The Ebola outbreak has halted malaria programs in Sierra Leone, Guinea and Liberia putting huge strain on health services. Previously health workers were using simple tests to diagnose malaria on the spot, to better target treatments which have now been suspended in Ebola areas. Also, many people with malaria are staying away from clinics, and if they are not getting treated, the mortality will increase. WHO director-general Margaret Chan said, "The collapse of health systems has affected all core malaria interventions and is threatening to reverse recent gains."
AdvertisementBesides the direct consequences, the resurgence of malaria could also harm the fight against Ebola because the two have similar symptoms, making it difficult to diagnose. Another issue threatening progress on malaria worldwide is the rise of insecticide resistance, which has been reported in 49 countries since 2010, 39 of which reported resistance to two or more insecticide classes.
Last week, UNICEF launched a campaign to provide anti-malarial drugs to 2.4 million people in Sierra Leone, while global aid agency Doctors Without Borders is conducting a smaller scale effort in Liberia.

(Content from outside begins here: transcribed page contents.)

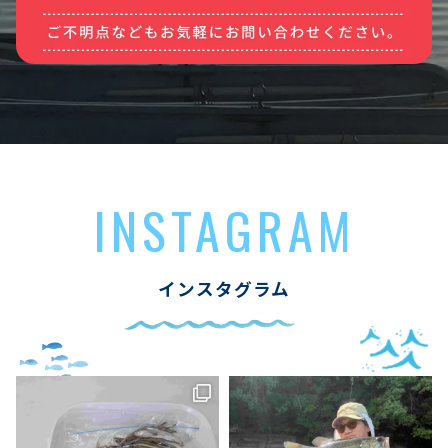
INSTAGRAM
インスタグラム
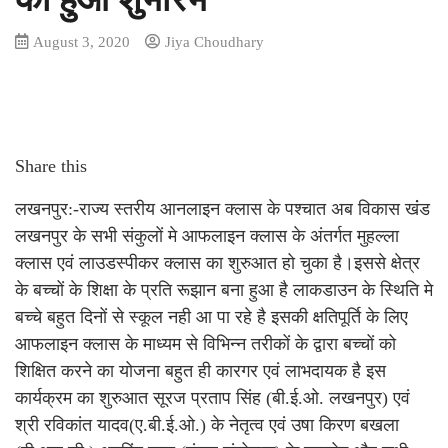
August 3, 2020
Jiya Choudhary
Share this
लखनपुर:-राज्य स्तरीय आनलाइन क्लास के पश्चात अब विकास खंंड
लखनपुर के सभी संकुलों मे आफलाइन क्लास के अंतर्गत मुहल्ला
क्लास एवं लाउडस्पीकर क्लास का शुरुआत हो चुका है।इससे क्षेत्र
के बच्चों के शिक्षा के प्रति रूझान बना हुआ है लाकडाउन के स्थिति मे
बच्चे बहुत दिनों से स्कूल नही आ पा रहे है इसकी क्षतिपूर्ति के लिए
आफलाइन क्लास के माध्यम से विभिन्न तरीकों के द्वारा बच्चों को
शिक्षित करने का योजना बहुत ही कारगर एवं लाभदायक है इस
कार्यक्रम का शुरुआत सूरज प्रताप सिंह (बी.ई.ओ. लखनपुर) एवं
श्री रविकांत यादव(ए.बी.ई.ओ.) के नेतृत्व एवं उषा किरण बखला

In the annual report on malaria it is noted that malaria deaths were down 47 percent between 2000 and 2013 and decreased 53 percent in children under the age of five. In sub-Saharan Africa, where 90 percent of all malaria deaths occur, the mortality rate decreased by 54 percent. 13 of the 97 malarial countries reported no cases of the disease last year, including Azerbaijan and Sri Lanka, which recorded their first ever zero result.
The death toll from malaria across Sierra Leone, Guinea and Liberia was expected to be about 20,000 a year before the outbreak. Richard Cibulskis, lead author of the malaria report, could not predict a figure now.